■ **ARTICLE**
★ ★ ★ ★ ★ ★ ★

Nor did AIG also abuse its discretion by electing not to interview the police officers who investigated the death scene. Plaintiffs maintain that interviews with the police would have revealed that the police did not know, based on the evidence at the scene, whether or not McLaughlin intended to choke himself. But the fact that the police did not and could not know McLaughlin's subjective intentions only supports AIG's conclusion that additional police interviews would not yield helpful information.

Finally, plaintiffs argue that even if AIG's initial decision not to interview McLaughlin's acquaintances or the police was reasonable, AIG abused its discretion by declining to follow the report of Dr. Gelles, which concluded that McLaughlin did not intend to choke himself. Plaintiffs argument is not persuasive, however, because AIG weighed Dr. Gelles's assertions and only rejected his conclusions when faced with contrary evidence from other experts. First, AIG sought an additional legal opinion from Robert Morris of Epstein, Becker & Green as to whether Dr. Gelles's report would change his legal opinions regarding the case. While Morris told AIG that the facts alleged by Dr. Gelles, if true, would make it more difficult for AIG to prevail in court, especially on summary judgment, he concluded that the report did not change his ultimate conclusion that there was a proper basis for denial of their claim. AIG then sought the opinion of another outside forensic psychologist, Dr. Lewis. Dr. Lewis examined the factual record of the case, as well as Dr. Gelles's report, and concluded that McLaughlin died from asphyxiation and that his asphyxiation resulted from an intentional autoerotic act of partial strangulation. It is not an abuse of discretion for AIG to rely on its own experts rather than on plaintiffs'. Thus, AIG acted reasonably in disagreeing with Dr. Gelles's conclusion.

★ ★ ★ ★ ★ ★ ★

■ **GIVEN ENTRIES**
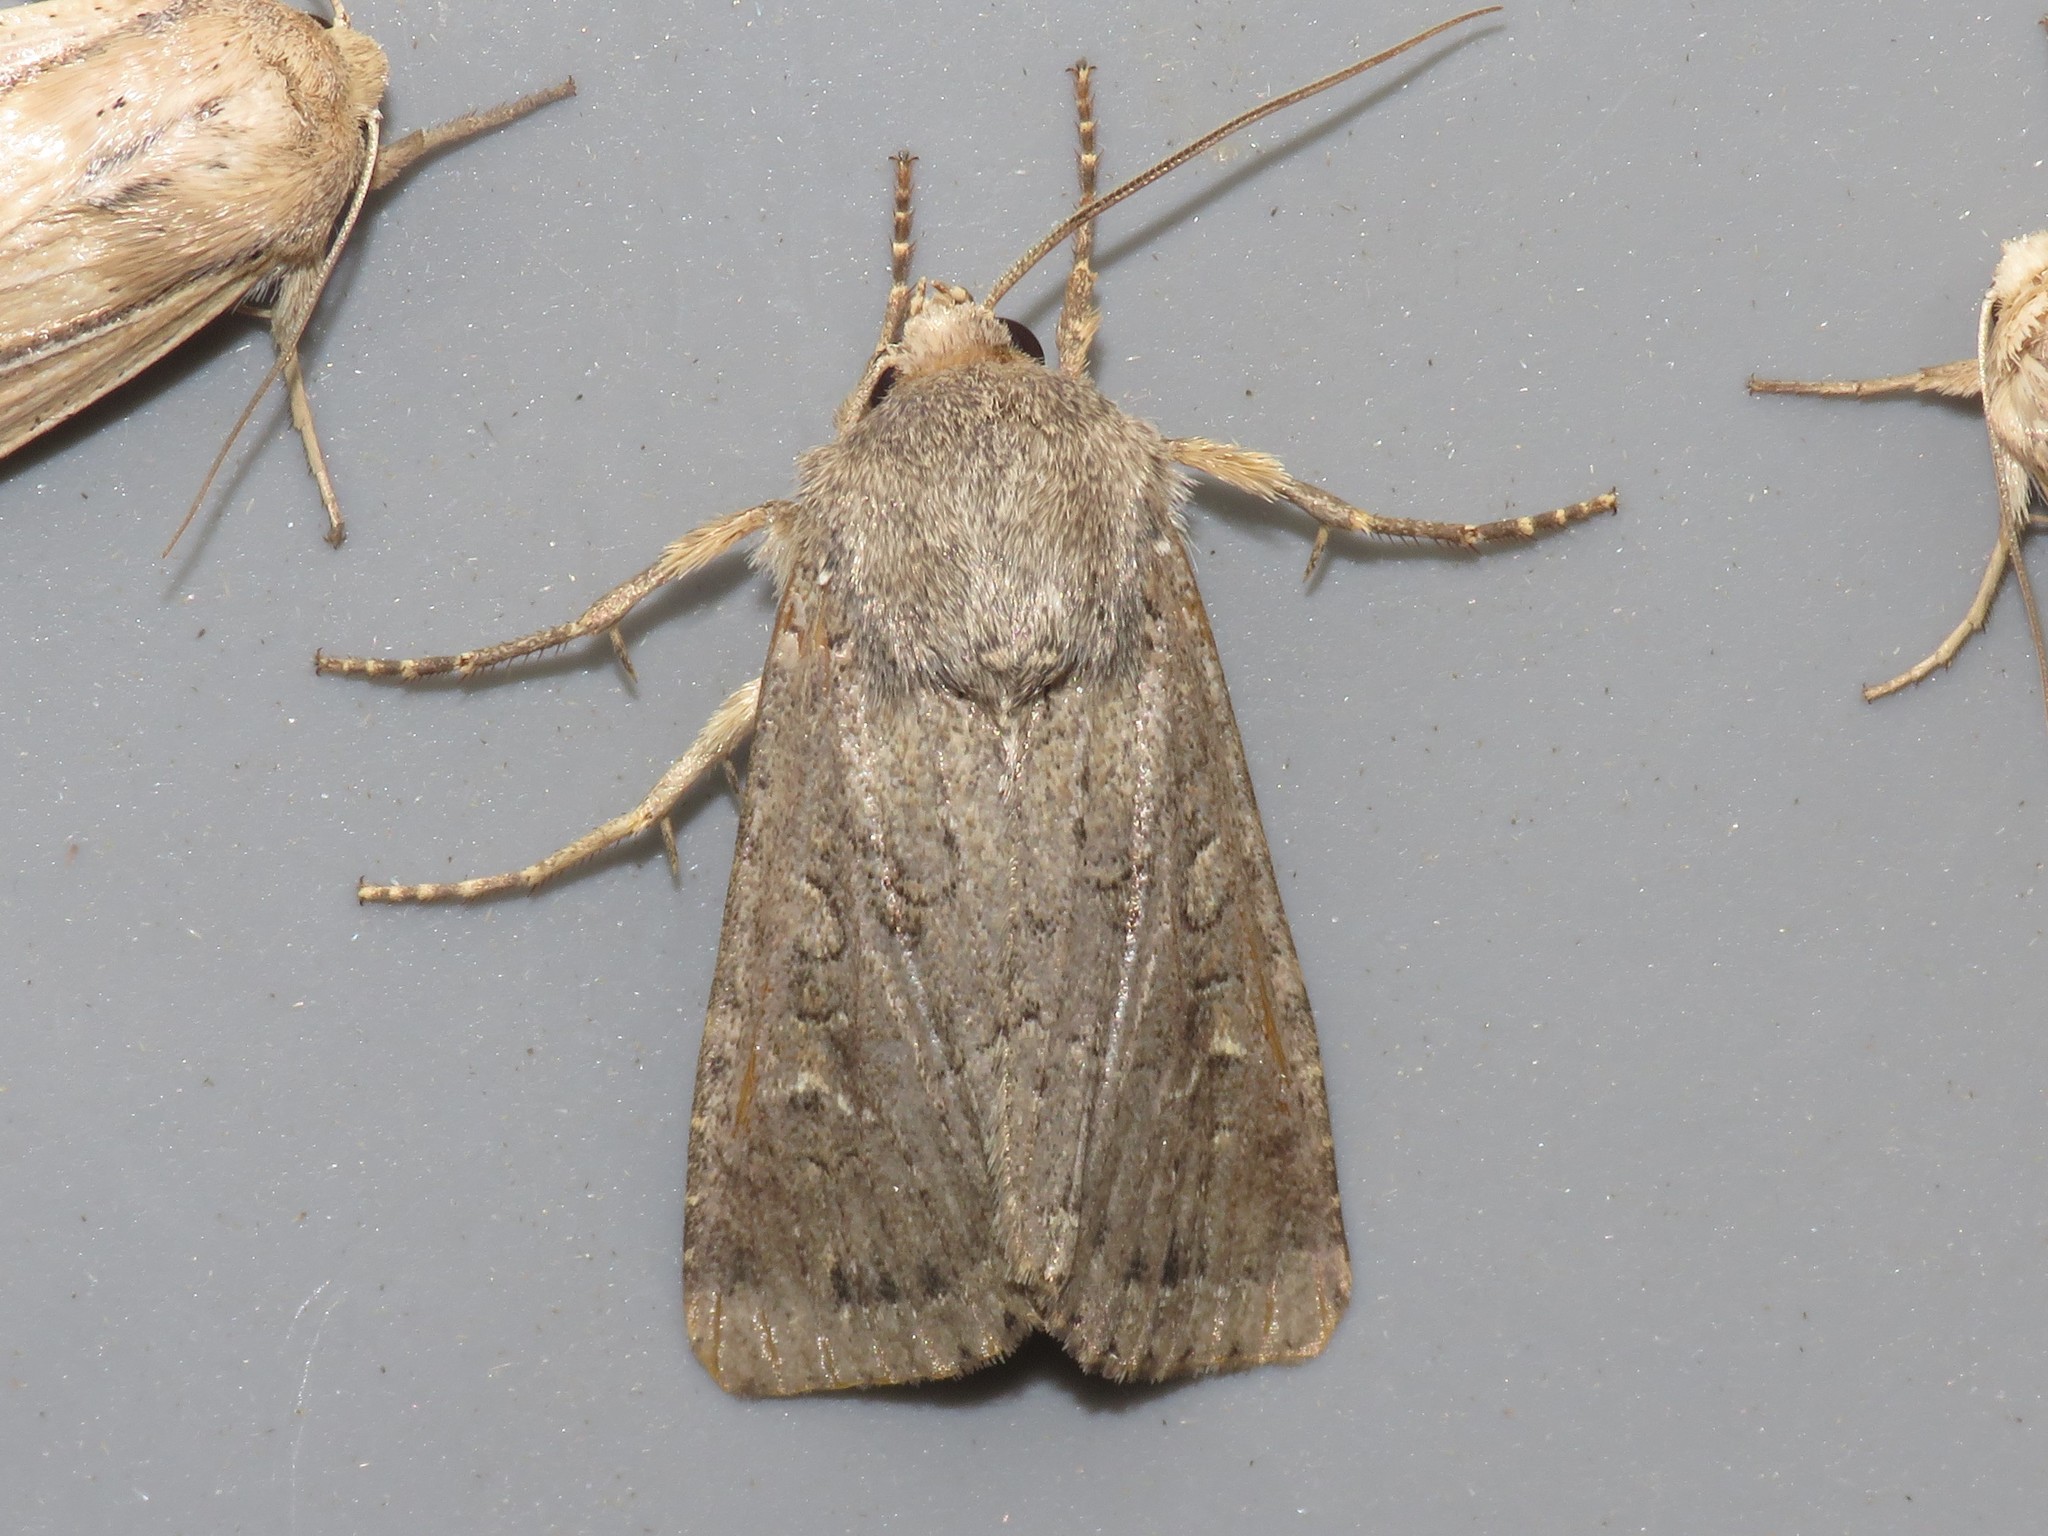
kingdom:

★ ★ ★ ★ ★ ★ ★

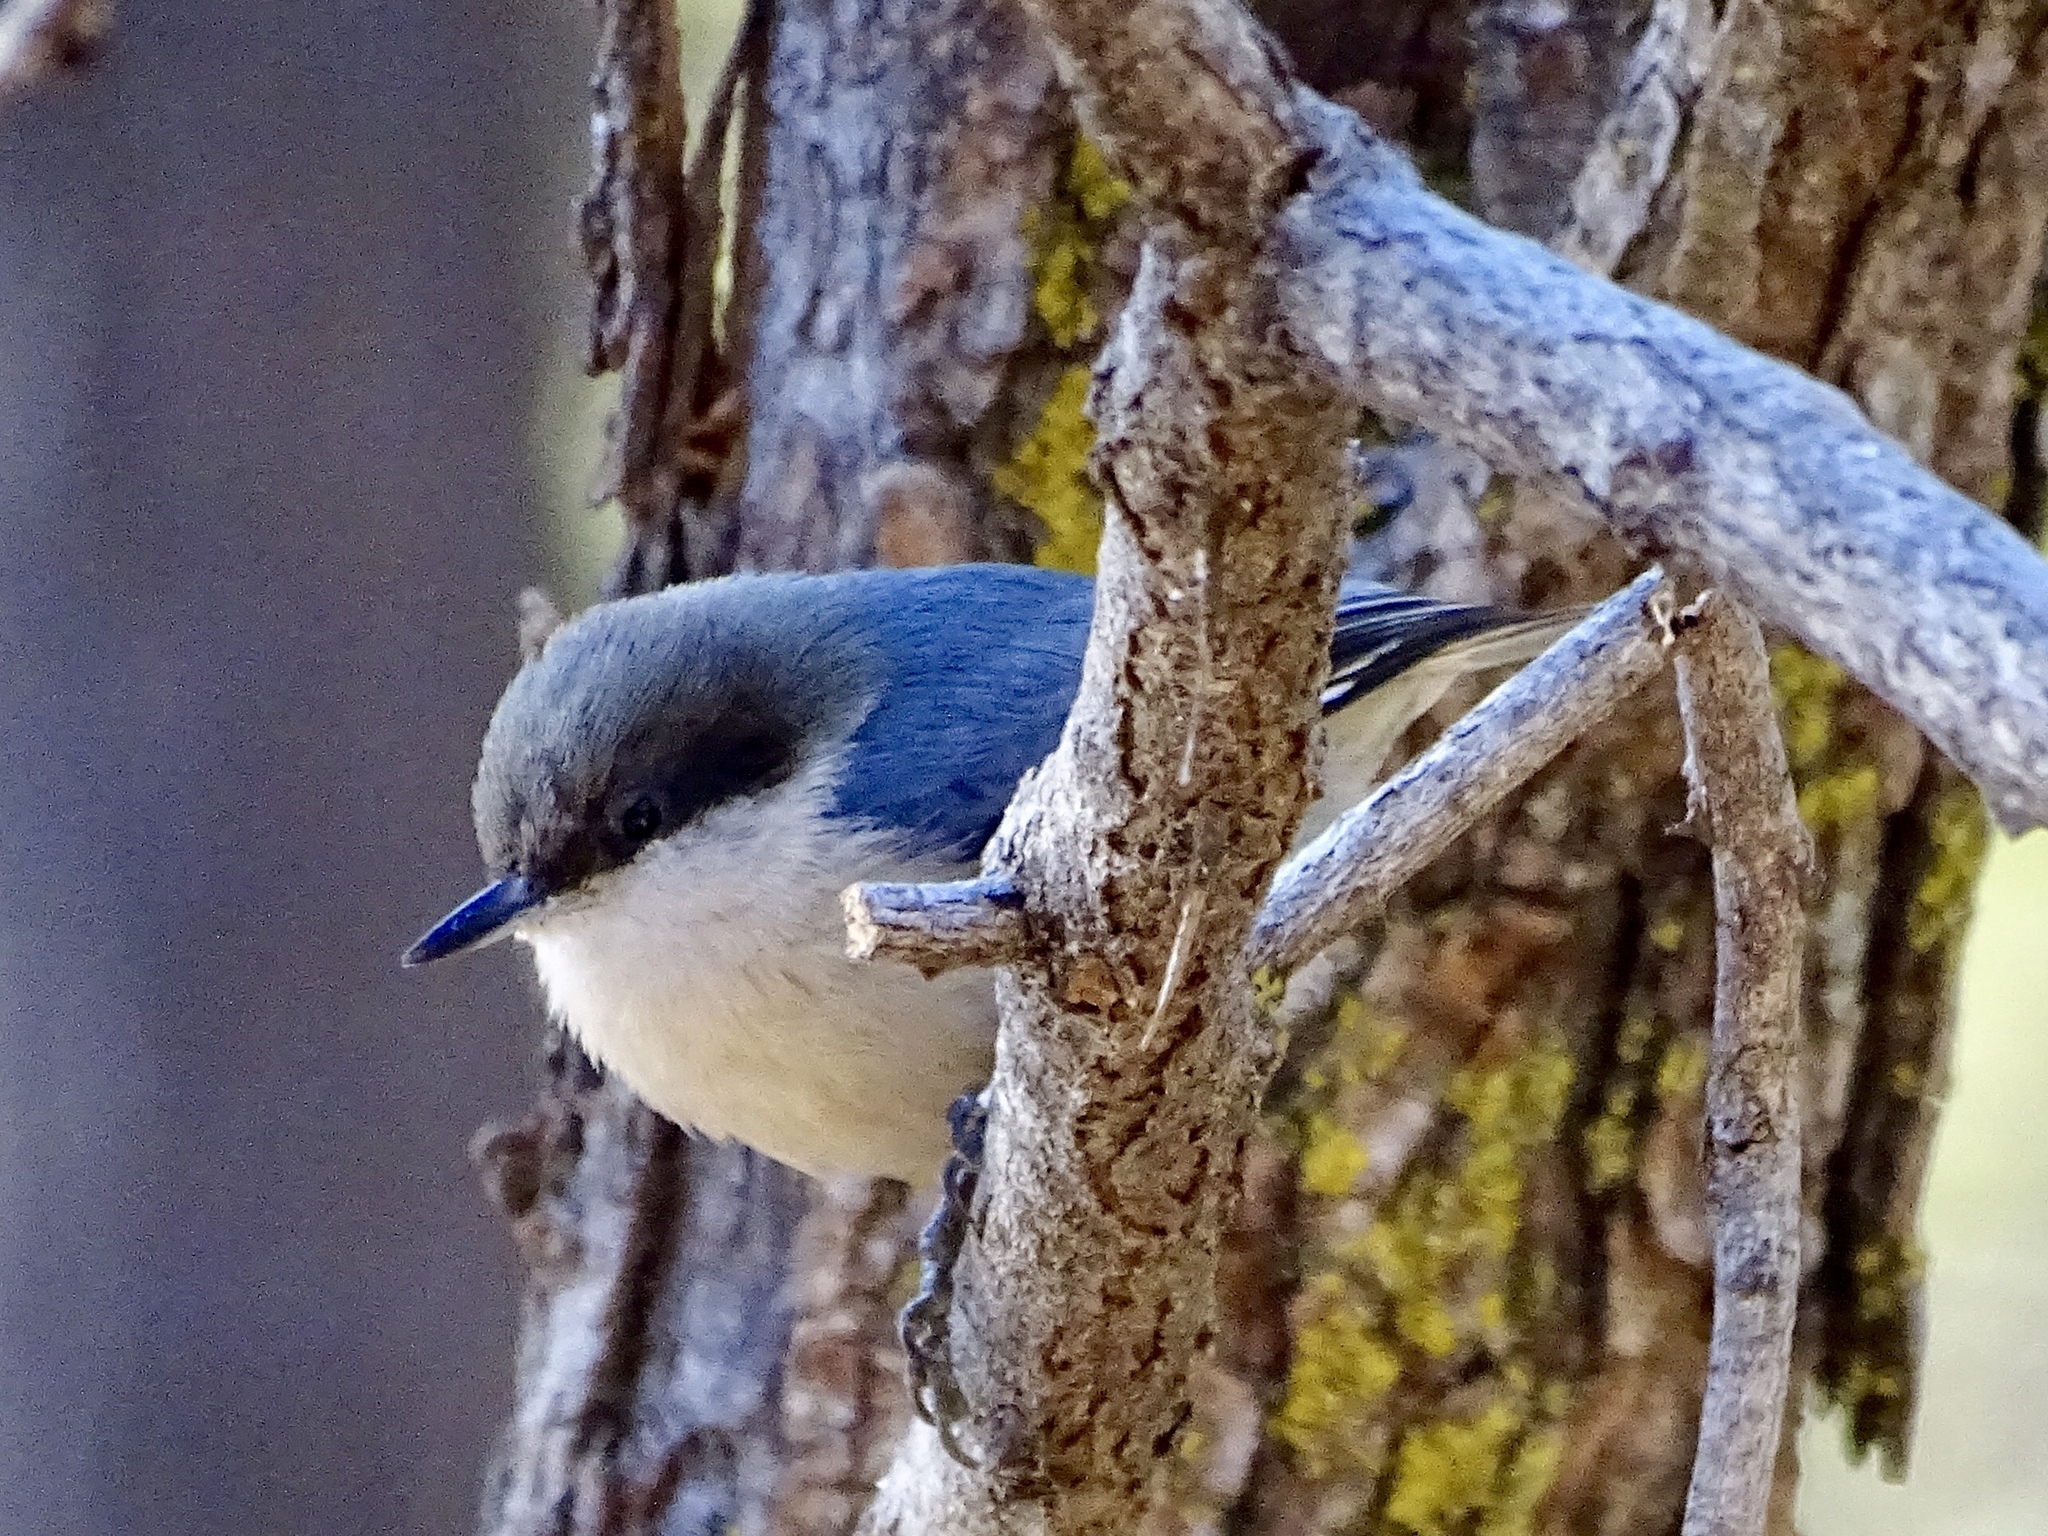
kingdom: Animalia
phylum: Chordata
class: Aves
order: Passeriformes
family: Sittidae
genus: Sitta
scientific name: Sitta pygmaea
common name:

★ ★ ★ ★ ★ ★ ★

■ **DIRECTION**
From the court passage on AIG's denial of the claim, output the stretch of text that starts at the words "Nor did AIG" and stops after "yield helpful information.", copying it word for word.

■ **RESULT OF THE EXERCISE**
Nor did AIG also abuse its discretion by electing not to interview the police officers who investigated the death scene. Plaintiffs maintain that interviews with the police would have revealed that the police did not know, based on the evidence at the scene, whether or not McLaughlin intended to choke himself. But the fact that the police did not and could not know McLaughlin's subjective intentions only supports AIG's conclusion that additional police interviews would not yield helpful information.